### Problem requirements
Which lines in the listing below contain the word "serif"? Copy each one.
**** Data provided ****
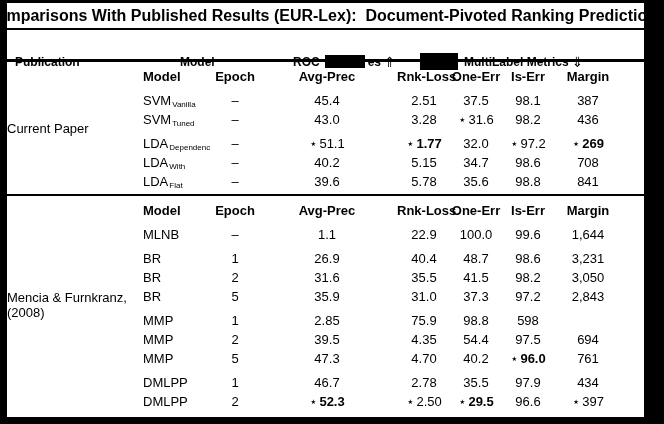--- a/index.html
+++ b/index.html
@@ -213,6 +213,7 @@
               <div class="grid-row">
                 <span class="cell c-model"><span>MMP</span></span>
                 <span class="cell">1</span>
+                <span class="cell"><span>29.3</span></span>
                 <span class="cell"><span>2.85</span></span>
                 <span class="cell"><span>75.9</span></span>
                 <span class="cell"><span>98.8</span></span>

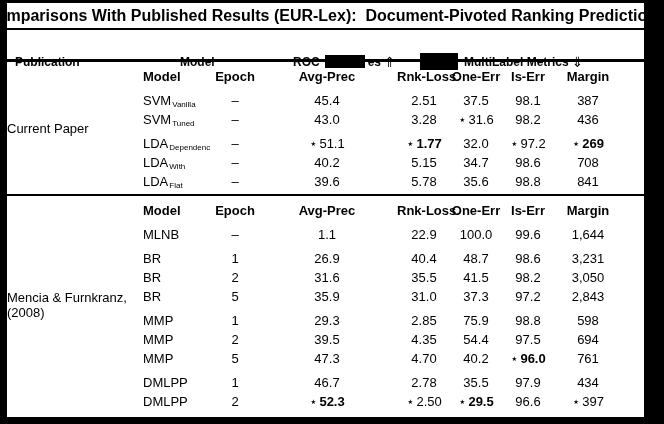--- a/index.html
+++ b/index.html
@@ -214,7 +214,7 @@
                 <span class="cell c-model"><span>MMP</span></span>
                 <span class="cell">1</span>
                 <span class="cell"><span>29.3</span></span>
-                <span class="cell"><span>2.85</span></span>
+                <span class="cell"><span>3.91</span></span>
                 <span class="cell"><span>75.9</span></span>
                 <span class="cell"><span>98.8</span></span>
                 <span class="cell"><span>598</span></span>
****
**** Data provided ****
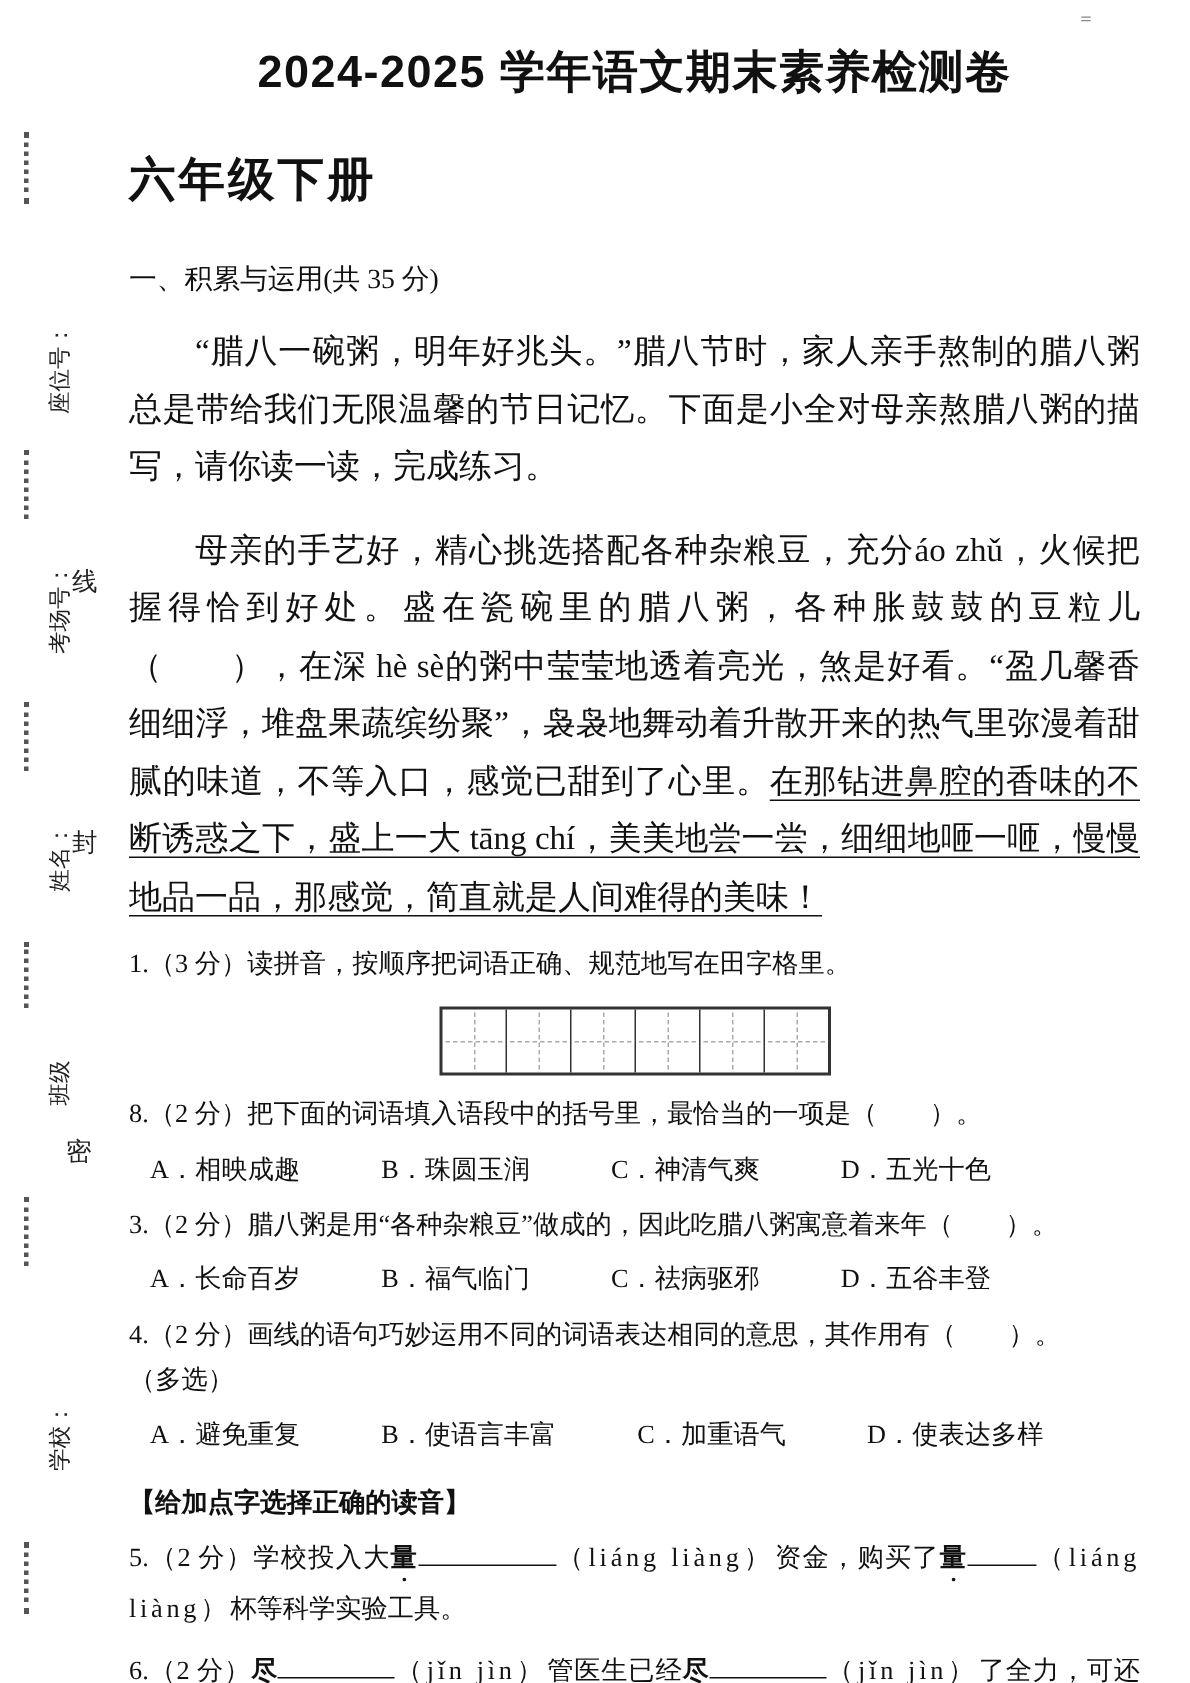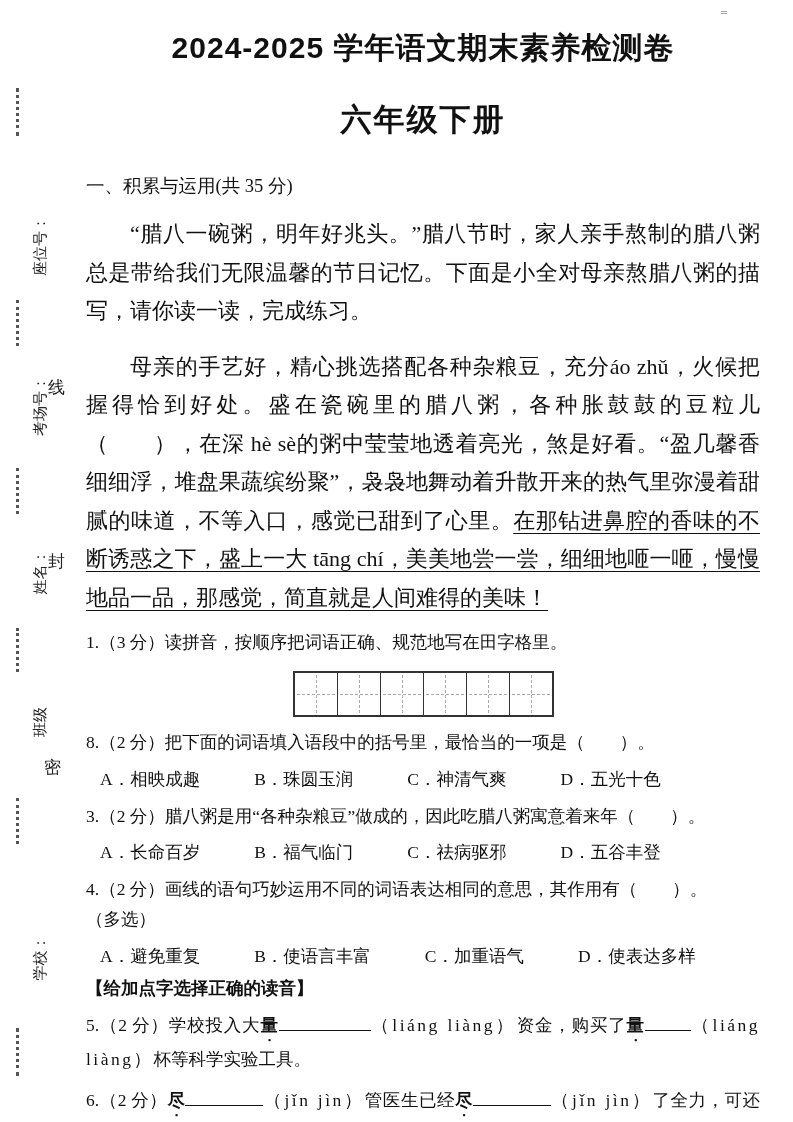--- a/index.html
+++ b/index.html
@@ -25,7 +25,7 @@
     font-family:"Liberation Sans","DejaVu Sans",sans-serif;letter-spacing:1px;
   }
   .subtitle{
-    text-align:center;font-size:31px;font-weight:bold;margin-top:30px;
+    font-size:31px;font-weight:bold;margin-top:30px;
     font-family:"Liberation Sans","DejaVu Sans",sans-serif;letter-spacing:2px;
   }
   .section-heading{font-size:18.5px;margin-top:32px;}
****
### Answer
     font-family:"Liberation Sans","DejaVu Sans",sans-serif;letter-spacing:1px;
     font-family:"Liberation Sans","DejaVu Sans",sans-serif;letter-spacing:2px;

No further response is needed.